Bank of Nova Scotia has abandoned a deal to sell its Malaysian unit to a Taiwanese financial-services firm after failing to close the transaction before a deadline.
Under an agreement struck last May, Scotiabank intended to sell its entire stake in the Bank of Nova Scotia Berhad, a wholly owned Malaysian subsidiary, for US$255-million. The prospective buyers were Cathay United Bank and Cathay Life − both of which are subsidiaries of Taiwanese firm Cathay Financial Holdings Ltd.
The deal was subject to due diligence as well as approvals from authorities in Taiwan and Malaysia. But Scotiabank and Cathay Financial have agreed to scrap the sale, adding uncertainty to the Canadian bank’s future in Malaysia, where it has operated since 1973.
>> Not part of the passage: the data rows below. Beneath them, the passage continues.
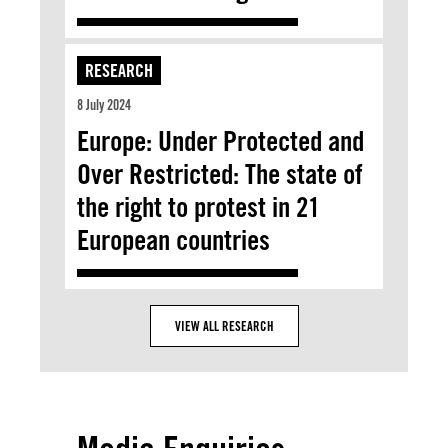
RESEARCH
8 July 2024
Europe: Under Protected and
Over Restricted: The state of
the right to protest in 21
European countries
VIEW ALL RESEARCH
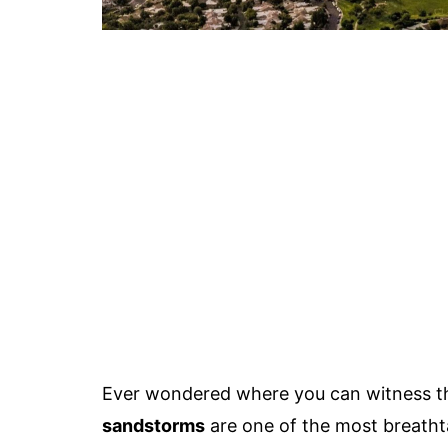
Ever wondered where you can witness t
sandstorms
are one of the most breath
Scotiabank confirmed that the deal “did not close before a pre-agreed deadline, as a result it will not be moving forward,” in an e-mail from spokesperson Debra Chan. Though she said the bank “can’t go into details,” she added that the decision was not based on factors relating to the operation of the Malaysian business.
In a filing with the Taiwan Stock Exchange, Cathay Financial also said the deal couldn’t be closed in time, and “all parties agree” to terminate it.
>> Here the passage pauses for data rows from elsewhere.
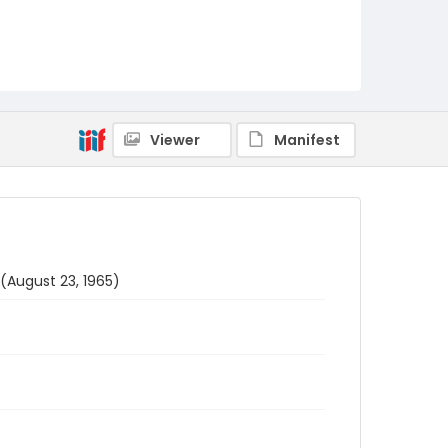
Viewer
Manifest
(August 23, 1965)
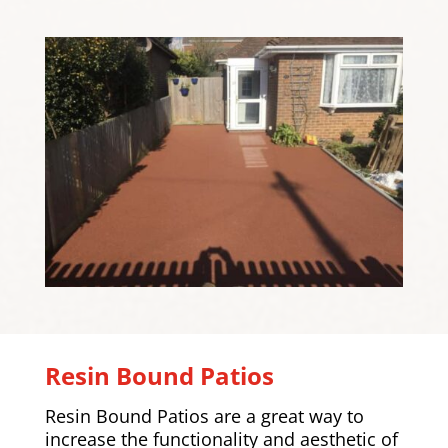
Resin Bound Patios
Resin Bound Patios are a great way to
increase the functionality and aesthetic of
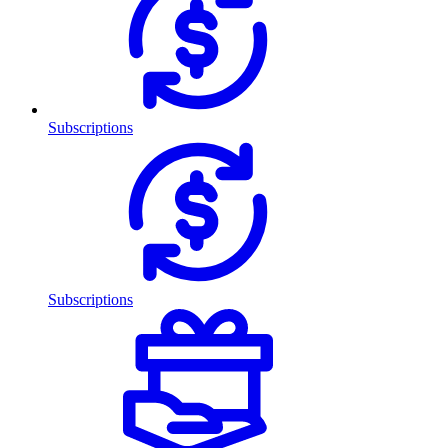
Subscriptions
Subscriptions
The proposed deal with Cathay Financial was not financially material to Scotiabank, which is now “reviewing its strategic options for its Malaysia franchise.” The Bank of Nova Scotia Berhad was valued at $303-million as of the end of 2017.
On a conference call with reporters days after the deal was announced last year, Scotiabank chief financial officer Sean McGuckin explained that the bank had been “refining our Asian strategy for the last couple of years,” and that its focus was squarely on operations in North America and key Latin American markets – Mexico, Peru, Chile and Colombia.
“Malaysia was not a key element of that strategy,” Mr. McGuckin said at the time.
But Ms. Chan said the bank still “sees the region as an important part of its international footprint.”